Un silence pesant tomba soudain sur la pièce tandis que Waahana se levait pour se diriger vers la porte d'une démarche énervée. Alors c'était ça, j'étais malade ? Après tout ce qu'il venait de m'arriver comme choses perturbantes, ahurissantes et...improbables, j'allais mourir à cause d'un simple virus !

— Et votre guérisseuse, elle ne peut rien pour elle ? reprit Nicolas, d'une voix à la limite du désespoir.

— Je suis guérisseuse, pas magicienne ! intervint Waahana d'un ton agacé. Je vous signale au passage que la pauvre petite entend tout ce que vous dites ! Ce n'est peut-être pas le meilleur moyen de lui annoncer la nouvelle.

— Vous ne pouvez vraiment rien faire, rien tenter ?

— Le fait qu'elle soit humaine m'en empêche, lui répondit-elle en entrainant les deux hommes avec elle dans la pièce. Sa seule chance à présent, c'est vous, lui dit-elle en le fixant d'un regard étrange avant de venir me rejoindre et de s'assoir sur le bord de mon lit.

— C'est grave à ce point-là ? demandai-je doucement, mon regard passant de Waahana à Nicolas qui s'était rapproché et fixait sur moi un regard rempli de doutes, de peur et de culpabilité.

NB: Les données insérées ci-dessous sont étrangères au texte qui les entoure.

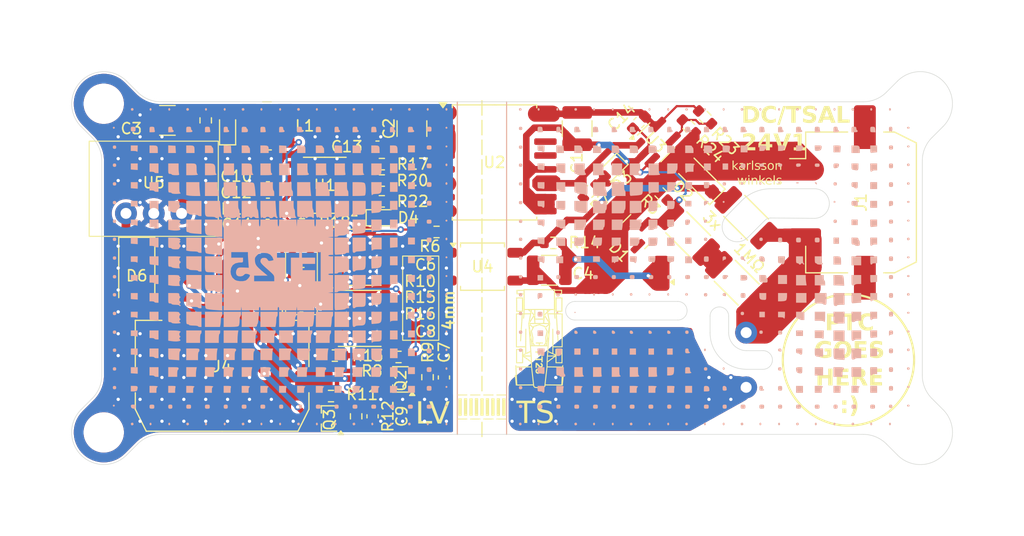
<source format=kicad_pcb>
(kicad_pcb
	(version 20241229)
	(generator "pcbnew")
	(generator_version "9.0")
	(general
		(thickness 1.6)
		(legacy_teardrops no)
	)
	(paper "A5")
	(title_block
		(title "Discharge Circuit")
		(date "2024-11-10")
		(rev "V1")
		(comment 1 "Karlsson Winkels")
	)
	(layers
		(0 "F.Cu" signal)
		(2 "B.Cu" signal)
		(9 "F.Adhes" user "F.Adhesive")
		(11 "B.Adhes" user "B.Adhesive")
		(13 "F.Paste" user)
		(15 "B.Paste" user)
		(5 "F.SilkS" user "F.Silkscreen")
		(7 "B.SilkS" user "B.Silkscreen")
		(1 "F.Mask" user)
		(3 "B.Mask" user)
		(17 "Dwgs.User" user "User.Drawings")
		(19 "Cmts.User" user "User.Comments")
		(21 "Eco1.User" user "User.Eco1")
		(23 "Eco2.User" user "User.Eco2")
		(25 "Edge.Cuts" user)
		(27 "Margin" user)
		(31 "F.CrtYd" user "F.Courtyard")
		(29 "B.CrtYd" user "B.Courtyard")
		(35 "F.Fab" user)
		(33 "B.Fab" user)
		(39 "User.1" user)
		(41 "User.2" user)
		(43 "User.3" user)
		(45 "User.4" user)
		(47 "User.5" user)
		(49 "User.6" user)
		(51 "User.7" user)
		(53 "User.8" user)
		(55 "User.9" user)
	)
	(setup
		(stackup
			(layer "F.SilkS"
				(type "Top Silk Screen")
				(color "White")
			)
			(layer "F.Paste"
				(type "Top Solder Paste")
			)
			(layer "F.Mask"
				(type "Top Solder Mask")
				(color "Black")
				(thickness 0.01)
			)
			(layer "F.Cu"
				(type "copper")
				(thickness 0.035)
			)
			(layer "dielectric 1"
				(type "core")
				(color "FR4 natural")
				(thickness 1.51)
				(material "FR4")
				(epsilon_r 4.5)
				(loss_tangent 0.02)
			)
			(layer "B.Cu"
				(type "copper")
				(thickness 0.035)
			)
			(layer "B.Mask"
				(type "Bottom Solder Mask")
				(color "Black")
				(thickness 0.01)
			)
			(layer "B.Paste"
				(type "Bottom Solder Paste")
			)
			(layer "B.SilkS"
				(type "Bottom Silk Screen")
				(color "White")
			)
			(copper_finish "None")
			(dielectric_constraints no)
		)
		(pad_to_mask_clearance 0)
		(allow_soldermask_bridges_in_footprints no)
		(tenting front back)
		(pcbplotparams
			(layerselection 0x00000000_00000000_55555555_5755f5ff)
			(plot_on_all_layers_selection 0x00000000_00000000_00000000_00000000)
			(disableapertmacros no)
			(usegerberextensions no)
			(usegerberattributes yes)
			(usegerberadvancedattributes yes)
			(creategerberjobfile yes)
			(dashed_line_dash_ratio 12.000000)
			(dashed_line_gap_ratio 3.000000)
			(svgprecision 4)
			(plotframeref no)
			(mode 1)
			(useauxorigin no)
			(hpglpennumber 1)
			(hpglpenspeed 20)
			(hpglpendiameter 15.000000)
			(pdf_front_fp_property_popups yes)
			(pdf_back_fp_property_popups yes)
			(pdf_metadata yes)
			(pdf_single_document no)
			(dxfpolygonmode yes)
			(dxfimperialunits yes)
			(dxfusepcbnewfont yes)
			(psnegative no)
			(psa4output no)
			(plot_black_and_white yes)
			(sketchpadsonfab no)
			(plotpadnumbers no)
			(hidednponfab no)
			(sketchdnponfab yes)
			(crossoutdnponfab yes)
			(subtractmaskfromsilk no)
			(outputformat 4)
			(mirror no)
			(drillshape 0)
			(scaleselection 1)
			(outputdirectory "gerber/")
		)
	)
	(net 0 "")
	(net 1 "HV-")
	(net 2 "GND")
	(net 3 "Net-(Q1-G)")
	(net 4 "+BATT")
	(net 5 "/RED_EN")
	(net 6 "/RED_Low")
	(net 7 "/GREEN_EN")
	(net 8 "/GREEN_Low")
	(net 9 "Net-(U1-CV)")
	(net 10 "/TRIG")
	(net 11 "/TS_Active")
	(net 12 "/Vdiv")
	(net 13 "Net-(D2-K)")
	(net 14 "Net-(D3-A)")
	(net 15 "Net-(D4-A)")
	(net 16 "HV+")
	(net 17 "/TS_OFF")
	(net 18 "/SDC")
	(net 19 "/RED_High")
	(net 20 "/GREEN_High")
	(net 21 "Net-(Q1-D)")
	(net 22 "Net-(Q2-G)")
	(net 23 "Net-(Q3-G)")
	(net 24 "Net-(R1-Pad1)")
	(net 25 "Net-(R6-Pad2)")
	(net 26 "/TS>60V")
	(net 27 "Net-(U6-ISET)")
	(net 28 "Net-(U7-ISET)")
	(net 29 "Net-(U1-DIS)")
	(net 30 "unconnected-(U2-OUTC-Pad5)")
	(net 31 "unconnected-(U2-OUTB-Pad13)")
	(net 32 "unconnected-(U2-OUTA-Pad14)")
	(net 33 "unconnected-(U2-NC-Pad7)")
	(net 34 "+3V3_HV")
	(net 35 "Net-(D5-A)")
	(net 36 "/Vref")
	(net 37 "Net-(D6-A)")
	(net 38 "+5V")
	(net 39 "unconnected-(D1-NC-Pad2)")
	(net 40 "unconnected-(J1-PadMP)")
	(net 41 "unconnected-(J1-PadMP)_1")
	(net 42 "Net-(U5-Vout)")
	(net 43 "Net-(U1-R)")
	(footprint "Capacitor_SMD:C_0603_1608Metric" (layer "F.Cu") (at 90.475 70.34 180))
	(footprint "Capacitor_SMD:C_0603_1608Metric" (layer "F.Cu") (at 121.33 53.54 -135))
	(footprint "Connector_Molex:Molex_Micro-Fit_3.0_43045-0810_2x04-1MP_P3.00mm_Horizontal" (layer "F.Cu") (at 83.23 69.255 180))
	(footprint "Resistor_SMD:R_0603_1608Metric" (layer "F.Cu") (at 93.53 74.84 180))
	(footprint "Resistor_SMD:R_0603_1608Metric" (layer "F.Cu") (at 97.8275 60.74 180))
	(footprint "Package_TO_SOT_SMD:TO-263-2" (layer "F.Cu") (at 120.83 75.515 -90))
	(footprint "Resistor_SMD:R_0603_1608Metric" (layer "F.Cu") (at 99.355 74.965 180))
	(footprint "Resistor_SMD:R_0603_1608Metric" (layer "F.Cu") (at 125.886572 53.889243 -45))
	(footprint "Resistor_SMD:R_2010_5025Metric" (layer "F.Cu") (at 125.835552 63.745552 -45))
	(footprint "Resistor_SMD:R_0603_1608Metric" (layer "F.Cu") (at 95.48 80.39 90))
	(footprint "Resistor_SMD:R_0603_1608Metric" (layer "F.Cu") (at 123.33 60.04 135))
	(footprint "Package_SO:SOIC-8_3.9x4.9mm_P1.27mm" (layer "F.Cu") (at 92.615 59.275 180))
	(footprint "Resistor_SMD:R_0603_1608Metric" (layer "F.Cu") (at 93.18 78.54 180))
	(footprint "Resistor_SMD:R_0603_1608Metric" (layer "F.Cu") (at 127.372275 53.060411 -45))
	(footprint "Package_SO:HSOP-8-1EP_3.9x4.9mm_P1.27mm_EP2.41x3.1mm_ThermalVias" (layer "F.Cu") (at 95.805 71.44))
	(footprint "Resistor_SMD:R_0603_1608Metric" (layer "F.Cu") (at 90.48 65.84))
	(footprint "Capacitor_SMD:C_0603_1608Metric" (layer "F.Cu") (at 103.505 76.84 -90))
	(footprint "Resistor_SMD:R_2010_5025Metric" (layer "F.Cu") (at 130.265184 68.175184 -45))
	(footprint "Capacitor_SMD:C_1210_3225Metric" (layer "F.Cu") (at 115.68 54.09 -90))
	(footprint "LED_SMD:LED_0603_1608Metric" (layer "F.Cu") (at 118.773153 57.896847 -135))
	(footprint "Package_TO_SOT_SMD:SOT-323_SC-70" (layer "F.Cu") (at 99.555 77.015 180))
	(footprint "Connector_PinHeader_2.54mm:PinHeader_1x02_P2.54mm_Vertical" (layer "F.Cu") (at 131.13 75.24))
	(footprint "Capacitor_SMD:C_1210_3225Metric" (layer "F.Cu") (at 100.58 54.09 -90))
	(footprint "Package_TO_SOT_SMD:SOT-23-5_HandSoldering" (layer "F.Cu") (at 122.83 55.34 45))
	(footprint "Resistor_SMD:R_0603_1608Metric" (layer "F.Cu") (at 90.48 67.305))
	(footprint "Package_SO:SOP-4_3.8x4.1mm_P2.54mm" (layer "F.Cu") (at 107.03 66.71))
	(footprint "Connector_Molex:Molex_Micro-Fit_3.0_43650-0310_1x03-1MP_P3.00mm_Horizontal" (layer "F.Cu") (at 141.63 60.84 -90))
	(footprint "Package_TO_SOT_SMD:SOT-323_SC-70" (layer "F.Cu") (at 93.03 80.59 180))
	(footprint "MountingHole:MountingHole_3.2mm_M3" (layer "F.Cu") (at 72.40868 51.81868 180))
	(footprint "Resistor_SMD:R_0603_1608Metric" (layer "F.Cu") (at 90.475 68.84 180))
	(footprint "Capacitor_SMD:C_0603_1608Metric" (layer "F.Cu") (at 87.415 59.94 180))
	(footprint "MountingHole:MountingHole_3.2mm_M3" (layer "F.Cu") (at 147.05132 81.86132))
	(footprint "Resistor_SMD:R_0603_1608Metric" (layer "F.Cu") (at 97.83 57.34 180))
	(footprint "Resistor_SMD:R_0603_1608Metric" (layer "F.Cu") (at 81.73 53.34 -90))
	(footprint "Resistor_SMD:R_0603_1608Metric" (layer "F.Cu") (at 87.415 61.44 180))
	(footprint "Capacitor_SMD:C_0603_1608Metric" (layer "F.Cu") (at 96.98 80.39 -90))
	(footprint "Diode_SMD:D_SOD-123" (layer "F.Cu") (at 126.83 58.665 135))
	(footprint "MountingHole:MountingHole_3.2mm_M3" (layer "F.Cu") (at 72.40868 81.86132 -90))
	(footprint "Resistor_SMD:R_0603_1608Metric" (layer "F.Cu") (at 116.83 59.84 45))
	(footprint "Package_SO:SOIC-16W_7.5x10.3mm_P1.27mm" (layer "F.Cu") (at 108.13 57.185))
	(footprint "Diode_SMD:D_SMA" (layer "F.Cu") (at 75.43 67.54 -90))
	(footprint "LED_SMD:LED_0603_1608Metric"
		(layer "F.Cu")
		(uuid "a7d759d1-9c33-48ad-a53e-561af09c6711")
		(at 83.73 54.09 90)
		(descr "LED SMD 0603 (1608 Metric), square (rectangular) end terminal, IPC_7351 nominal, (Body size source: http://www
... [921630 chars truncated]
</source>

— Votre blessure s'est infectée et vous êtes en train de faire une septicémie. Elle est malheureusement trop avancée pour que les antibiotiques puissent en venir à bout.

— Vous n'êtes pas médecin, vous n'avez pas fait d'analyses, comment pouvez-vous le savoir ?

— Je le sens. Je ne peux pas mieux vous l'expliquer, mais...je suis sûre de moi et j'en suis désolée.

— Mais comment ça a pu s'infecter si vite, ça ne fait que quelques heures ? demandai-je inutilement sentant la panique et le désespoir m'envahir.

— C'est ta blessure à la main, qui s'est infectée intervint Nicolas. Les blessures de métamorphes ne provoquent pas de telles complications.

— Alors je vais mourir aussi bêtement que ça ? demandai-je à Nicolas des larmes plein les yeux.

— Pas s'il décide de vous aider, intervint Thomas en lançant un regard noir à Nicolas.

— Je ne peux pas...

— Tu ne peux pas quoi ? lui demandai-je ne comprenant pas du tout ce qu'il se passait.

— Ce ne sera même plus un choix, dit-il d'une voix rageuse à Thomas en s'éloignant de mon lit de quelques pas.

— Nicolas, c'est à elle de décider. Mais elle ne pourra le faire que si tu lui dis tout.

— Me dire quoi, bon sang ! m'énervai-je avec le peu de force qu'il me restait.

Nicolas ne me répondit pas, en proie à d'évidents tourments intérieurs. Je vis Waahana et Thomas échanger des regards interrogatifs, puis commencer à quitter discrètement la pièce dont ils refermèrent la porte derrière eux.

Sentant qu'il ne fallait pas que j'intervienne, j'attendis que Nicolas se décide à parler de lui-même. Il hésita, ouvrant la bouche plusieurs fois avant de la refermer et de me fixer d'un regard malheureux. Mes paupières étaient lourdes et je devais lutter pour rester éveillée. Il dut finir par s'en rendre compte, car il vint s'assoir près de moi.

— Rose, je...

— Tu pourrais vraiment me sauver ? lui demandai-je dans un souffle.

— Pour ça...il faudrait que tu deviennes comme moi, me répondit-il en me caressant doucement la joue du dos de la main.

— Je croyais que c'était héréditaire, que ça ne se transmettait pas...

— Je ne suis pas un métamorphe Rose, m'avoua-t-il en me braquant de son regard farouche. Je suis un loup-garou.